* _IHRE AUFGABEN_:
1 - Geben Sie aus dem Auszug zur Messebranche den Abschnitt beginnend mit „Ernst gemeinte Ansagen“ und weiter bis einschließlich „Verlusten zu entwickeln.“ wieder und ersetzen Sie darin „Fehlerkultur“ durch „Lernkultur“.
2 - Beantworten Sie anhand des Auszugs zur Messebranche folgende Fragen:
(a) Aus was für einer Branche kommt man laut dem Auszug historisch?
(b) Für wen sollen flexible Arbeitszeitmodelle gelten?
(c) Was gibt es laut der Antwort auf die Frage nach der Millennial-Generation in allen Häusern?

* _AUSZUG ZUM LESEN_:
□ □ □ □ □

Andererseits müssen wir uns eingestehen, dass wir historisch aus einer stark konservativ geprägten Branche kommen und sich Strukturen vor allem bei den großen Gesellschaften nicht von heute auf morgen ändern lassen.


Ernst gemeinte Ansagen Richtung Zukunft müssen daher nicht nur formuliert, sondern gelebt werden. Dazu gehören Aspekte wie die Förderung von Diversität, flexible Arbeitszeitmodelle für alle, nicht nur Mütter oder die Etablierung einer Fehlerkultur, die ermutigt, neue Projekte ohne Angst vor Verlusten zu entwickeln.


«Datenverständnis, offene Denkweise, Arbeiten in und mit

heterogenen Gruppen sind meines Erachtens genauso wichtig wie das Management von sozialen Netzwerken.»


Wie attraktiv sind Messeveranstalter für die Millennial-Generation?

Es gibt hier kein schwarz und weiß. In allen Häusern gibt es Abteilungen und Projekte, die strategische Optionen aufgezeigt haben und in kleinen Projekten neue Wege ausprobieren.

□ □ □ □ □

* _DATENZEILEN_:
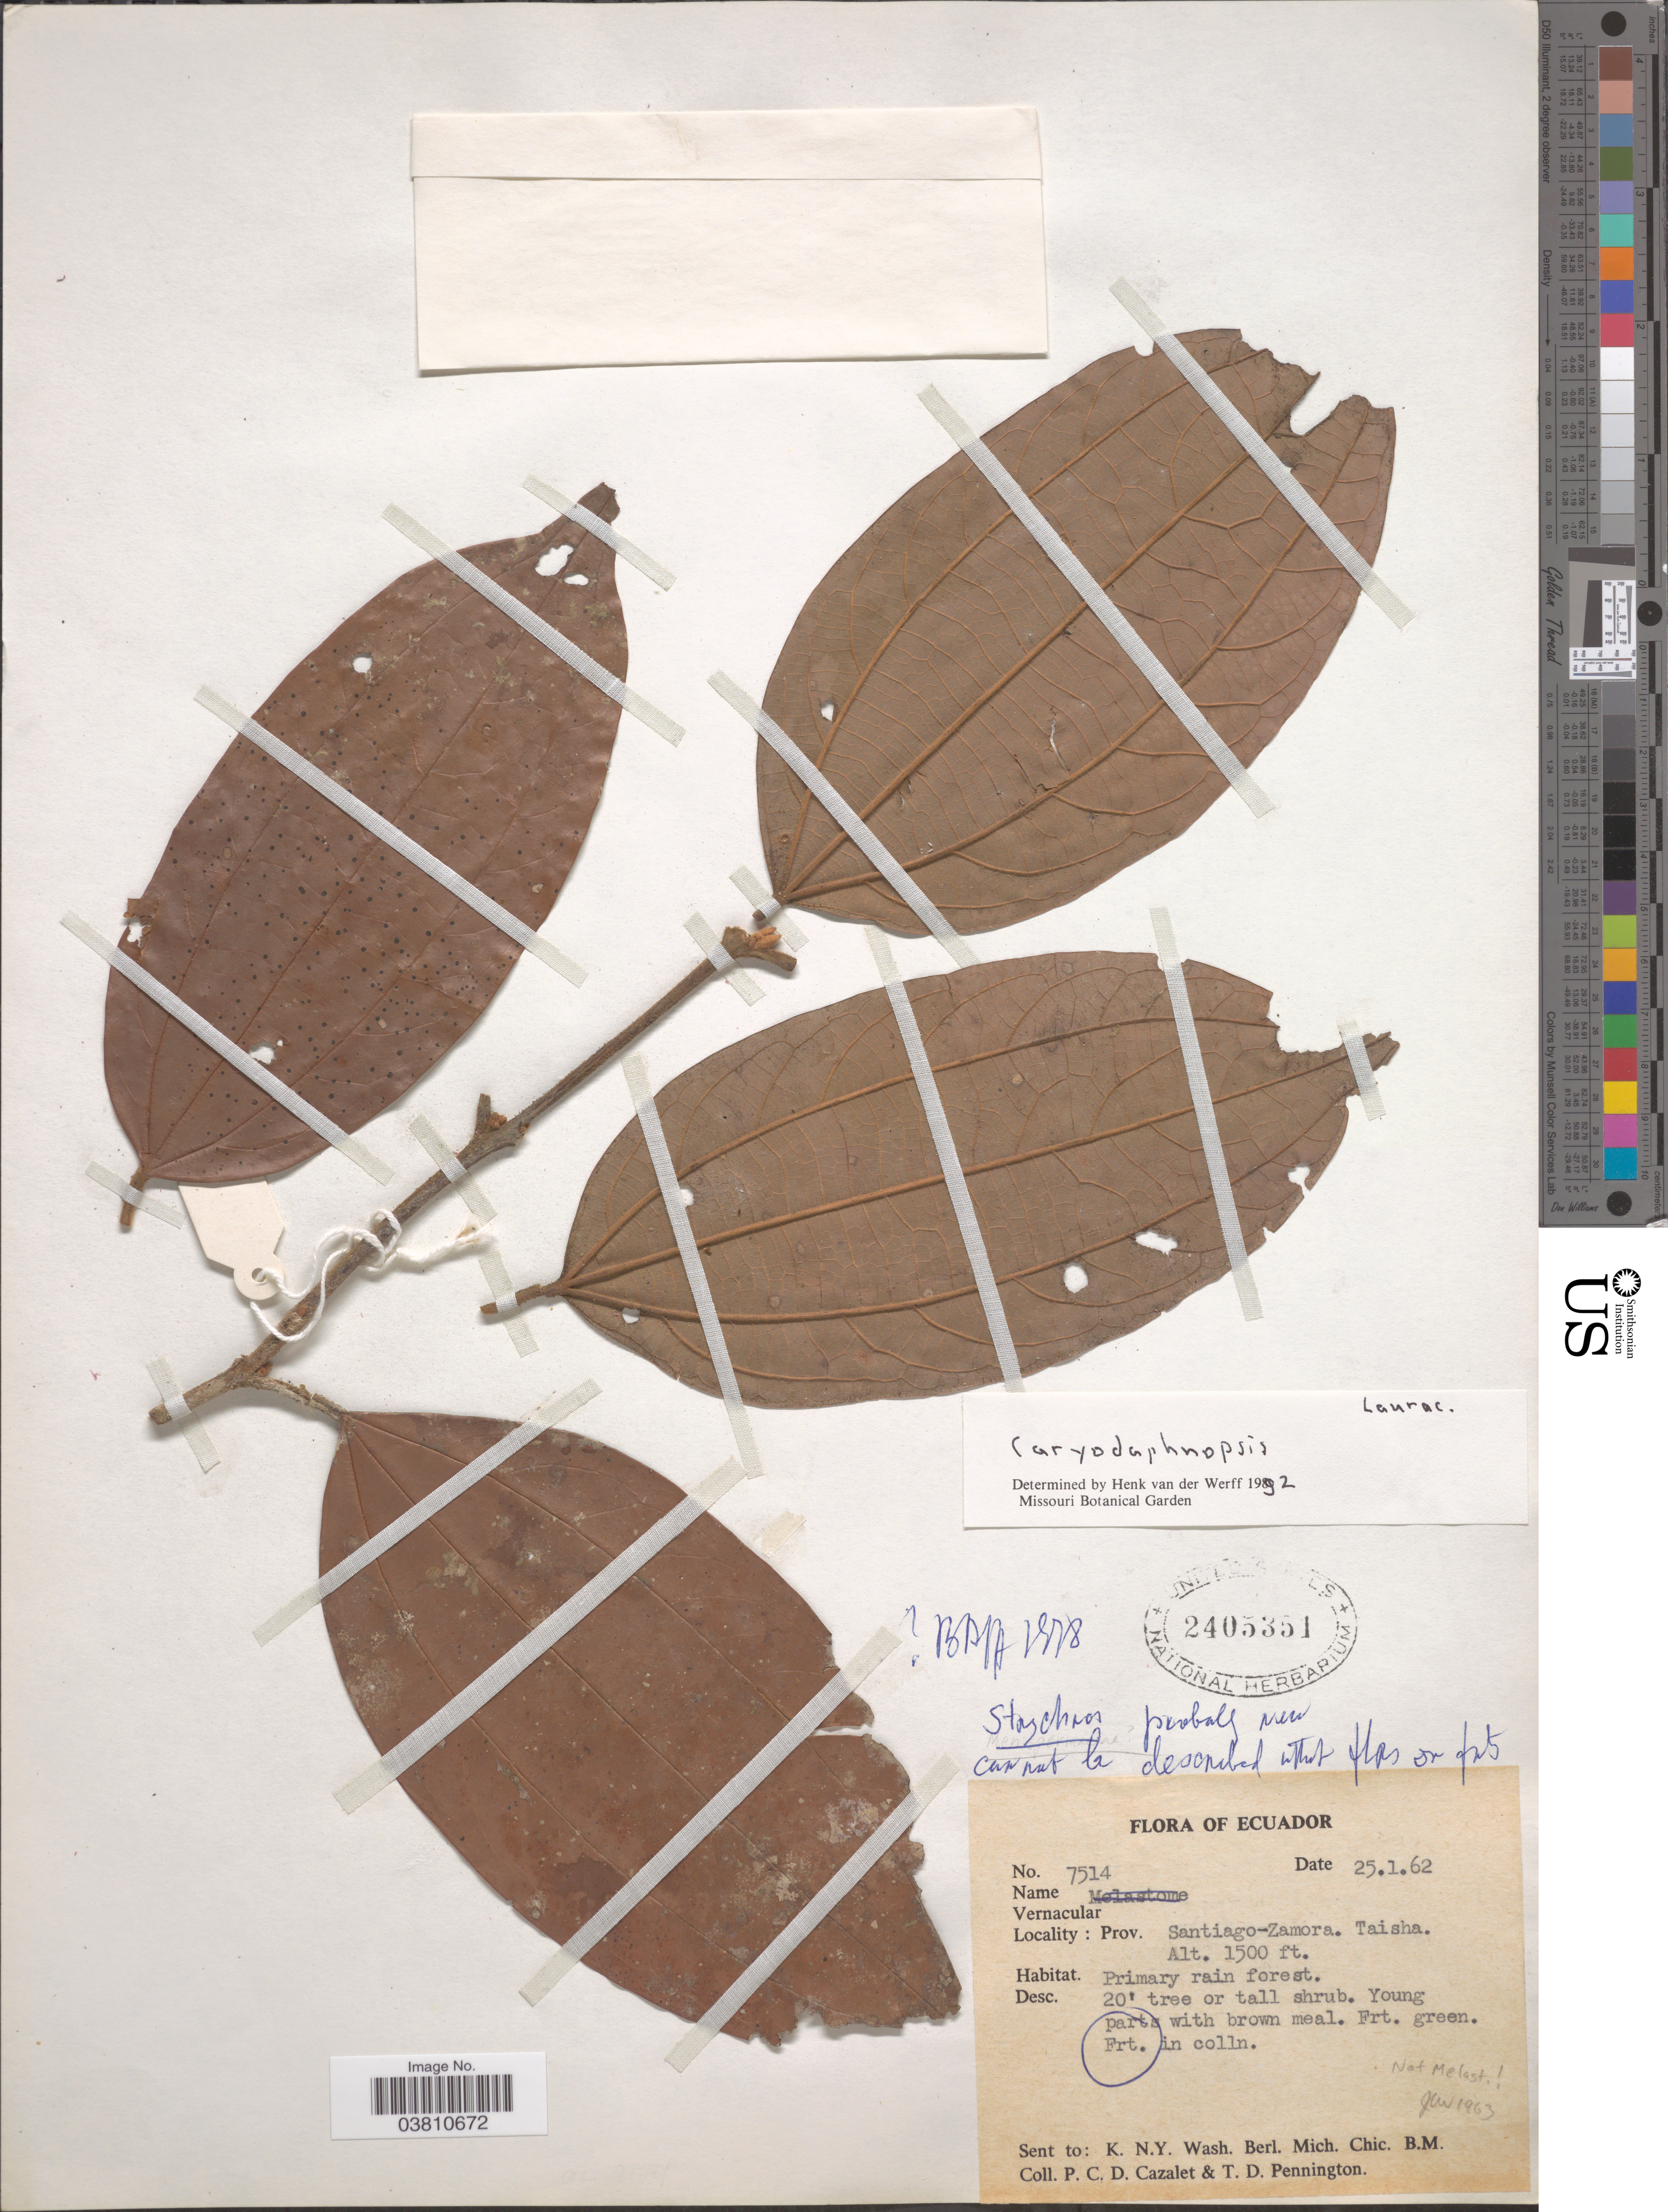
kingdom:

□ □ □ □ □

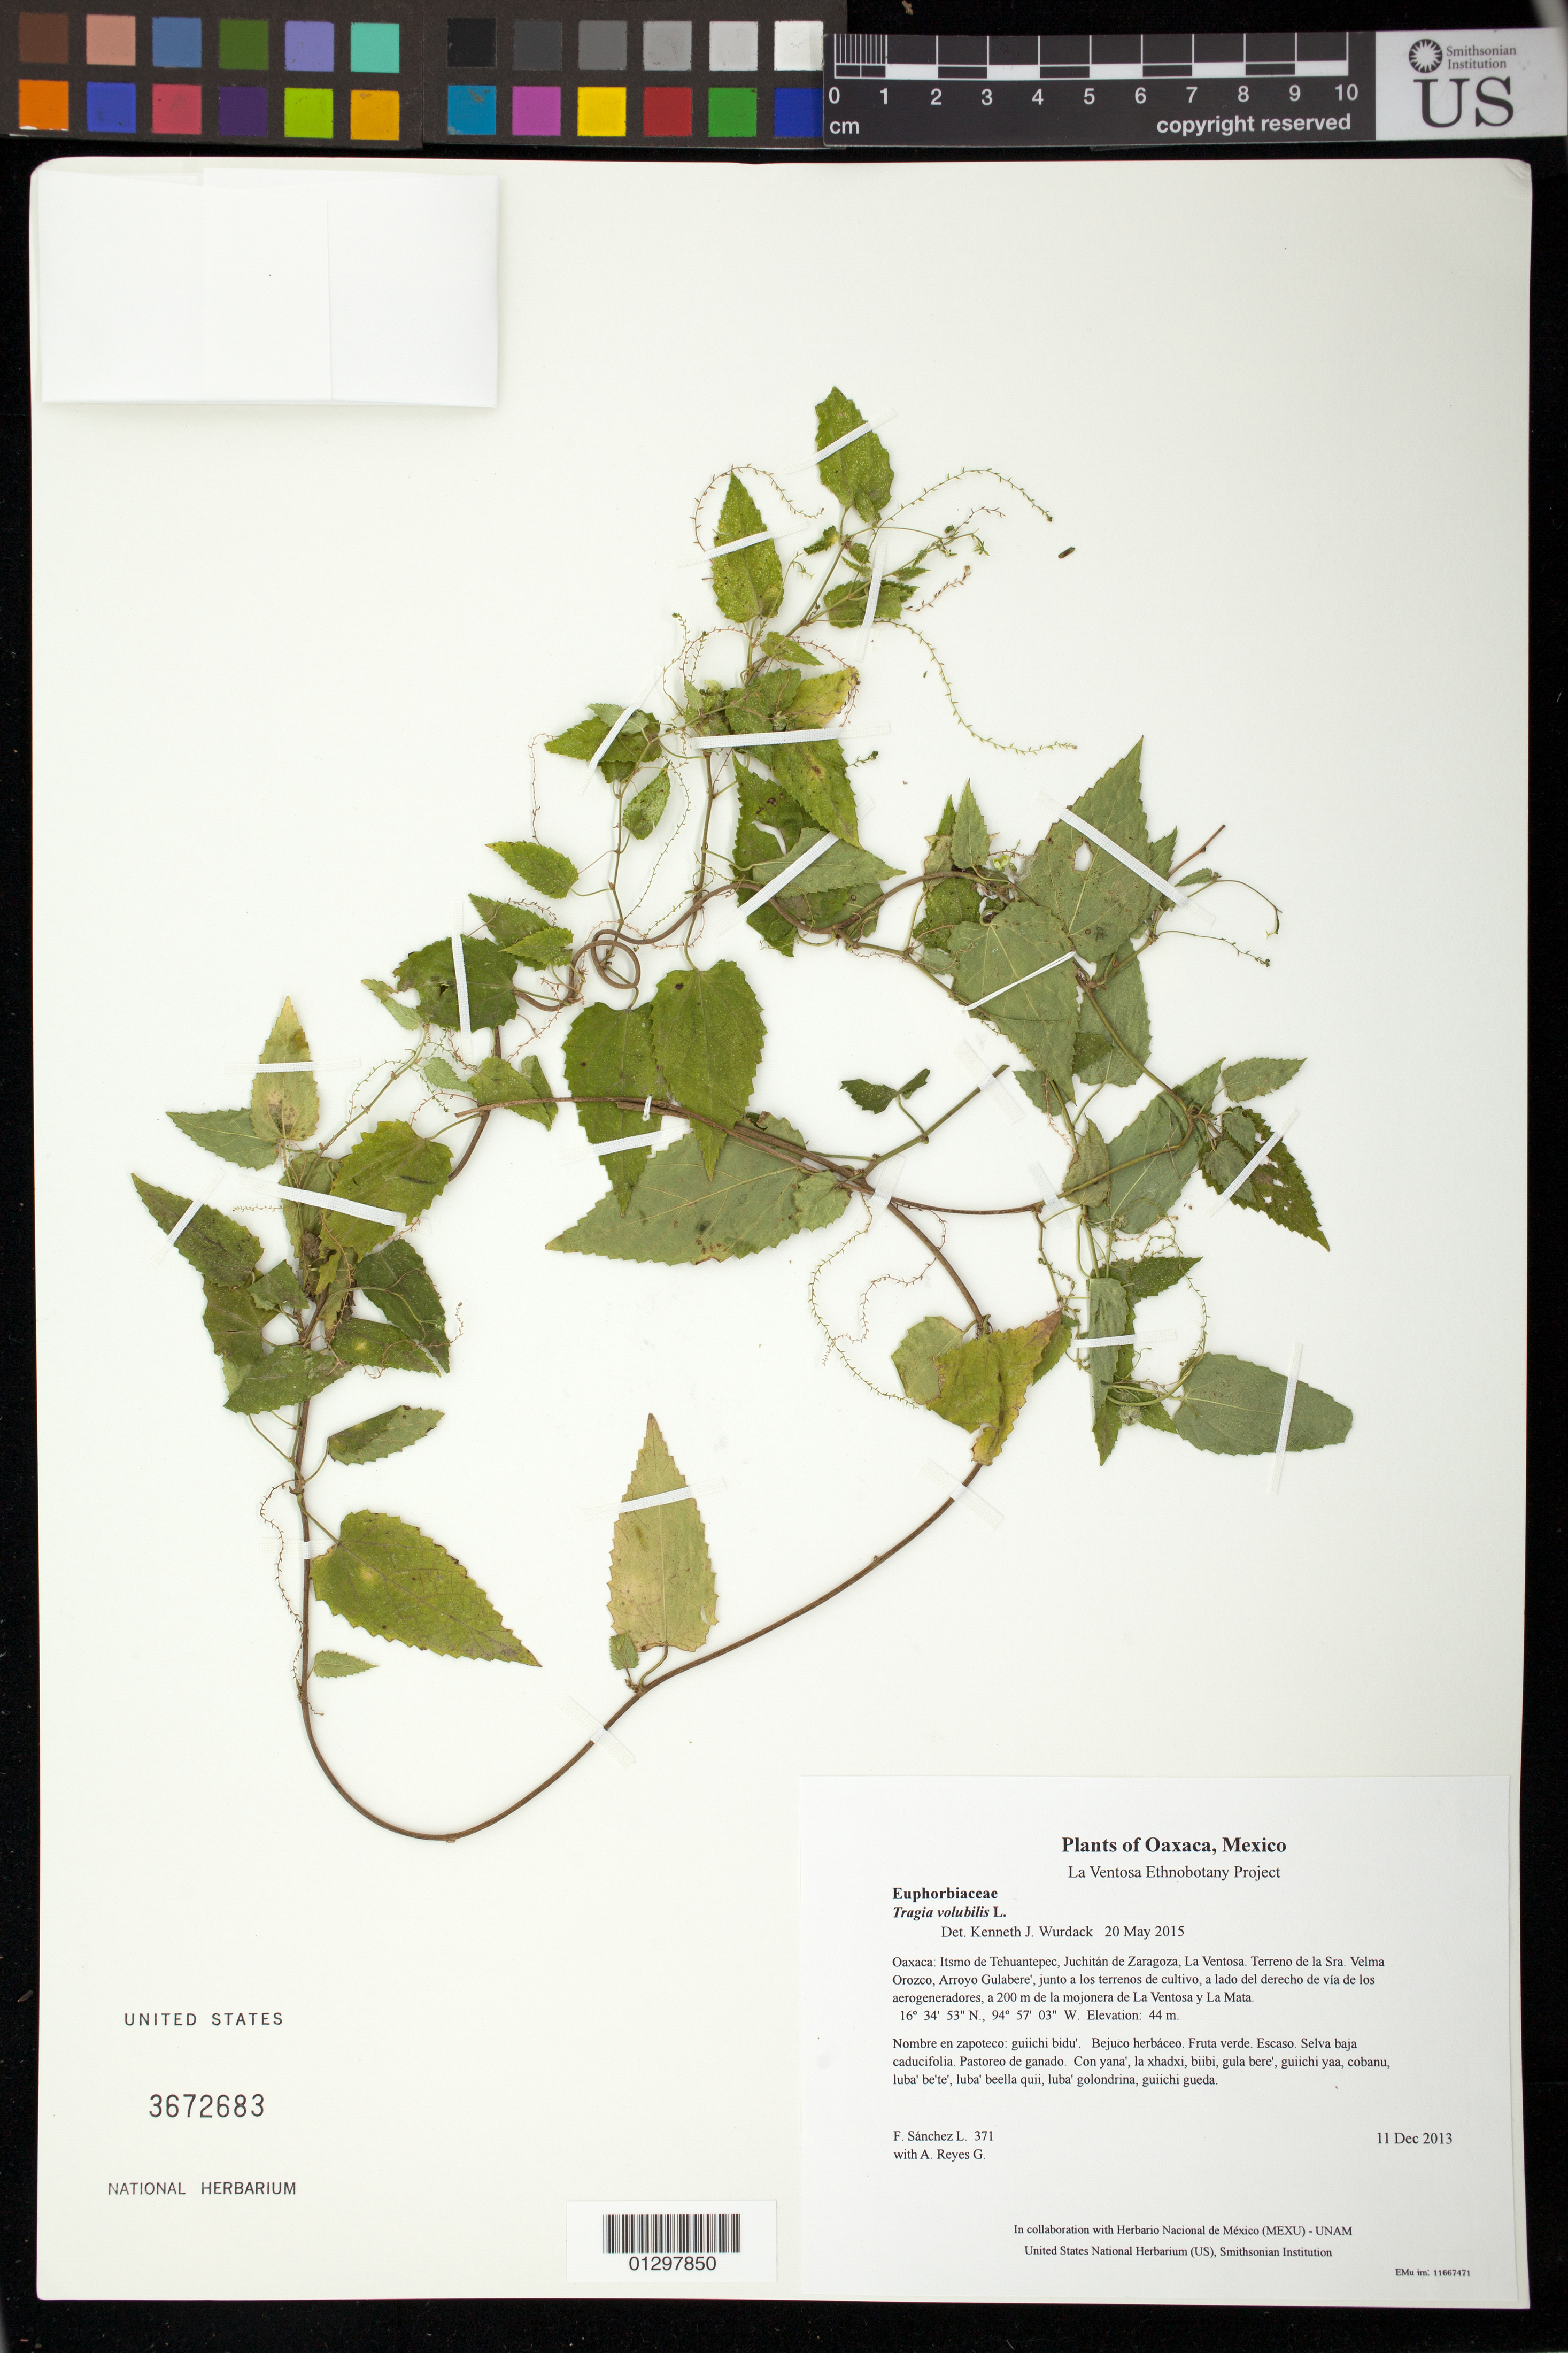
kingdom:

□ □ □ □ □

* _ANTWORTEN IN REIHENFOLGE_:
1 -
Ernst gemeinte Ansagen Richtung Zukunft müssen daher nicht nur formuliert, sondern gelebt werden. Dazu gehören Aspekte wie die Förderung von Diversität, flexible Arbeitszeitmodelle für alle, nicht nur Mütter oder die Etablierung einer Lernkultur, die ermutigt, neue Projekte ohne Angst vor Verlusten zu entwickeln.

2 -
(a) Aus einer stark konservativ geprägten Branche.
(b) Für alle, nicht nur für Mütter.
(c) Abteilungen und Projekte, die strategische Optionen aufgezeigt haben und in kleinen Projekten neue Wege ausprobieren.